“Zen does not confuse spirituality with thinking about God while peeling potatoes. Zen spirituality is just to peel the potatoes.”
Alan Watts
A few days ago, I peeled potatoes...well, actually, I took photographs. So why the quote? Because for me, making photos is a bit like peeling potatoes for a Zen master. I can do it for hours, living in the immediate moment, just being.
The photos here are all from Lorne, a beautiful little town along Victoria’s famous Great Ocean Road. I’ve been to Lorne many times, and I love it still, despite the heavy tourism and the development. On this trip, I decided to focus on taking photos and so spent some time researching the internet looking for inspiration. I found it in a photograph taken by Josh Beams from Teddy’s Lookout.
Josh’s photo is rather brilliant, not least because he managed to catch the Aurora Australis, but also because it was a artful composition and also technically proficient. So I went along to make my own version of this photograph. I arrived at 7:30 in the evening in preparation for the setting sun, and found myself still there are 10:30, just standing and watching the cars pass along the road, revelling in the sky’s gloaming and the stars appearing one by one, chilled by the ocean breeze push through my jacket.
Peeling potatoes.
In the time that I was there, more than a dozen visitors stopped by, most for no more than a minute or two, just enough to snap some shots before rushing off to wherever they were rushing off to. I met a nice German couple, who asked where they could see koalas in the wild (Cape Otway) and a Sunbury resident, who asked whether I was a professional photographer (Not even close). And I felt more permanent and more grounded for all the foot traffic.

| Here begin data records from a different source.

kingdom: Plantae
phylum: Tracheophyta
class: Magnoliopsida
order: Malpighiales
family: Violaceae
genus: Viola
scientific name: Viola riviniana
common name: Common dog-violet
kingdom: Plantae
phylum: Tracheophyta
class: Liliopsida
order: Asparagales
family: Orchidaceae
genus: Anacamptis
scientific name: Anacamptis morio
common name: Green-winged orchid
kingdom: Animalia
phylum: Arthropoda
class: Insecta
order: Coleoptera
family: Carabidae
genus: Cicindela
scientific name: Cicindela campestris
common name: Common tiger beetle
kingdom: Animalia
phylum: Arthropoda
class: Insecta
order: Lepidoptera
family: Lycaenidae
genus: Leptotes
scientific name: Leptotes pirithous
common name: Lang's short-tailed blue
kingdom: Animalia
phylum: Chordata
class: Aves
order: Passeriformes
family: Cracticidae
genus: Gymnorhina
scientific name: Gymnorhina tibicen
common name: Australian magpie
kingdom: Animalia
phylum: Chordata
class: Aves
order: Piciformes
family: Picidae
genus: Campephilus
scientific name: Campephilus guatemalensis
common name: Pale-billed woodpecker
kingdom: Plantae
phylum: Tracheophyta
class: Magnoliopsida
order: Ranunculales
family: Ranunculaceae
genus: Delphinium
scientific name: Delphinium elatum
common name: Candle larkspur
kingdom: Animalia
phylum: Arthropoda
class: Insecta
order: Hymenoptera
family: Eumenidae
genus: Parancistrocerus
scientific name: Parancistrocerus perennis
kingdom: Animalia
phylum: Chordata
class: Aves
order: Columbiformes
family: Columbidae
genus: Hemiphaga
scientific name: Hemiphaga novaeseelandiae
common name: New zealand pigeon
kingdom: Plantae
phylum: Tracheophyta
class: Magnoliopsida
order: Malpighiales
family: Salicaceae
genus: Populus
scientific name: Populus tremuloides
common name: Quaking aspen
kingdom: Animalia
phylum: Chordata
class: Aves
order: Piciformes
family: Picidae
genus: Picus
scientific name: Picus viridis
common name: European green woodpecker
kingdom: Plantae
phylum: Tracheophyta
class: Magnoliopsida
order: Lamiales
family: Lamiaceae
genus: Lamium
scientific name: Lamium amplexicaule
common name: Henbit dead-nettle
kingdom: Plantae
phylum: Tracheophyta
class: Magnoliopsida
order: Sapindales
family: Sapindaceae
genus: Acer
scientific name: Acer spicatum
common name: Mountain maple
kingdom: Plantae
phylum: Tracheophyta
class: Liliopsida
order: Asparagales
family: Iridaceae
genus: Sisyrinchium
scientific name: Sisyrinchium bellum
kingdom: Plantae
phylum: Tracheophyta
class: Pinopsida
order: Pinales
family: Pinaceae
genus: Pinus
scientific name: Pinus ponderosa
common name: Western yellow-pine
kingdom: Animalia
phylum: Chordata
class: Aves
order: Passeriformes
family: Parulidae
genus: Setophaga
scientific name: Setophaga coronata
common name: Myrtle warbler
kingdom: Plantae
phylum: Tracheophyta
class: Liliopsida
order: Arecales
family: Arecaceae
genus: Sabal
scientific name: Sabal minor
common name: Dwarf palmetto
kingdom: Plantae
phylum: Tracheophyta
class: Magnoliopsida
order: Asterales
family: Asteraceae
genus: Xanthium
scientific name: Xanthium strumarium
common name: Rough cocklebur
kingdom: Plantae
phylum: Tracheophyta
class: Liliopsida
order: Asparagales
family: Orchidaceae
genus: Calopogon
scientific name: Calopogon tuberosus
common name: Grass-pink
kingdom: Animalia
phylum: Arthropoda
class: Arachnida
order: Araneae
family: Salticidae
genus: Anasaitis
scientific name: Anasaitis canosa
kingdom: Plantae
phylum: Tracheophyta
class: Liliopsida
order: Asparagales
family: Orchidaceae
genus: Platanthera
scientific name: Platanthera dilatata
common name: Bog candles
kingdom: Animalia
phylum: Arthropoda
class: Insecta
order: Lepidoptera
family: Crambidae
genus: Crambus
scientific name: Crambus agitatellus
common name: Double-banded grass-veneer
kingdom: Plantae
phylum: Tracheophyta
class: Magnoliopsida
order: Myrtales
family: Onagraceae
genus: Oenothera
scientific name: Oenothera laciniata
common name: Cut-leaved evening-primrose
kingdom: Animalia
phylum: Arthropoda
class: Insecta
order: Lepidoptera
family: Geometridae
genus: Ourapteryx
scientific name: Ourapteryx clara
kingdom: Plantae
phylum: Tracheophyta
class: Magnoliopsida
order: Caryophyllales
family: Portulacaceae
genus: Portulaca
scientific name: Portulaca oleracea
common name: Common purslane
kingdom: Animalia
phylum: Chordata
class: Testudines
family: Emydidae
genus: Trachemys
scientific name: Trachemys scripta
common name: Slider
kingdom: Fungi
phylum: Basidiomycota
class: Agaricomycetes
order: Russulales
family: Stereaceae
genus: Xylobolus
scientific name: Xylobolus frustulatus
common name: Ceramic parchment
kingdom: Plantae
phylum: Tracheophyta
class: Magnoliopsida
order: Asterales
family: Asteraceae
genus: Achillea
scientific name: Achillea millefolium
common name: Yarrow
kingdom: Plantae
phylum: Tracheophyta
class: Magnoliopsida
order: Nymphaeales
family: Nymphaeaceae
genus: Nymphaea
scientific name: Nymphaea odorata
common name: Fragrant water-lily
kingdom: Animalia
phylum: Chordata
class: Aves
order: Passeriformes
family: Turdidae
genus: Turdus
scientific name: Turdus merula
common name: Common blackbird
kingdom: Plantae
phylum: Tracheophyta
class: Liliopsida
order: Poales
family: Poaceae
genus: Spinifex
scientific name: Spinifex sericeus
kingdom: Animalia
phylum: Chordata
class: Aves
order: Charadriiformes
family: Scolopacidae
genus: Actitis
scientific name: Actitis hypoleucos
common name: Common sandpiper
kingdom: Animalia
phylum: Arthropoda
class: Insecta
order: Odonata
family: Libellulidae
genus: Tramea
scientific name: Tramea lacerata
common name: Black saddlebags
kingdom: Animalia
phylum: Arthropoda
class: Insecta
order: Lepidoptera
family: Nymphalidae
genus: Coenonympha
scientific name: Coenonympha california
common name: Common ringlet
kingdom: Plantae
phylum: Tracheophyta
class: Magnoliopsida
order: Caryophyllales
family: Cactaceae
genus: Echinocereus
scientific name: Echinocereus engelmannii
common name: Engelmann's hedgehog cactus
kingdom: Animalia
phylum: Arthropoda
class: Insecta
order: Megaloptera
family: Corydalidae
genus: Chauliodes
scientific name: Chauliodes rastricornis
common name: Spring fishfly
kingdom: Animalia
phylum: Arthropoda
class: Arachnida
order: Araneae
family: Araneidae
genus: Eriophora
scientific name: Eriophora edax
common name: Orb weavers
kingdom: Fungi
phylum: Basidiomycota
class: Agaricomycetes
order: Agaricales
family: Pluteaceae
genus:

It turns out that peeling potatoes might even beget creativity, because I framed my shots quite differently from Josh, attracted more to the serpentine road and the river that mimics it than to the sky. Eventually I turned my attention to the firmament though, making my way down into the valley that I had previously captured from above to see if I could get a glimpse of the spiral arm of the Milky Way.
The time slipped by. And now, all I have are peeled potatoes and a deep sense of stillness. Hooray for photography.